US-Präsident Donald Trump drückte unterdessen sein Bedauern über die Epstein-Befragung von Ex-US-Präsident Clinton vor dem Ausschuss des US-Parlaments aus. "Ich mag ihn und es gefällt mir nicht, ihn unter Eid aussagen zu sehen", sagte Trump vor Journalisten in Washington. Gleichzeitig behauptete er, dass er selbst deutlich stärker unter Druck gesetzt worden sei.

Demokraten fordern Trump-Aussage

Während einer Pause der Befragung Clintons forderten Demokraten eine Aussage von Trump. Clinton beantworte "jede einzelne Frage" ausführlich, nehme nicht das Aussageverweigerungsrecht in Anspruch und fühle sich dabei recht wohl, sagte der demokratische Abgeordnete Suhas Subramanian. Nun müsse auch Trump unter Eid vor dem Ausschuss erscheinen, statt nur Stellungnahmen in sozialen Medien zu verbreiten.

Die Demokraten warfen dem Weißen Haus eine "anhaltende Vertuschung" vor. Trump wiederhole fortlaufend die "Lüge", er sei entlastet worden. Den demokratischen Abgeordneten zufolge hält das Justizministerium Unterlagen illegal zurück und hat sogar Fotos und Videos - unter anderem von Handelsminister Howard Lutnick - gelöscht. Belege legten sie zunächst nicht vor.

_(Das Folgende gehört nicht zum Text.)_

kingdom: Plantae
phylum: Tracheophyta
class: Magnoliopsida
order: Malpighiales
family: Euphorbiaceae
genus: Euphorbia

Mit Blick auf Aussagen aus der laufenden Befragung deuteten Demokraten an, Clinton habe zusätzliche Informationen zu früheren Gesprächen mit Trump angesprochen, die neue Fragen aufwerfen könnten. Details nannten sie unter Verweis auf die Vertraulichkeit der Anhörung nicht. Die vollständigen und ungeschnittenen Videoaufzeichnungen der Anhörungen beider Clintons müssten schnell veröffentlicht werden.

Der demokratische Abgeordnete Wesley Bell betonte, dass Mitglieder der republikanischen Seite mit vorgefassten Schlussfolgerungen in die Anhörung gegangen seien, ohne Belege vorzulegen. Das sei "unprofessionell" und "unethisch". Ziel müsse eine ernsthafte Untersuchung im Interesse der Opfer und Überlebenden sein.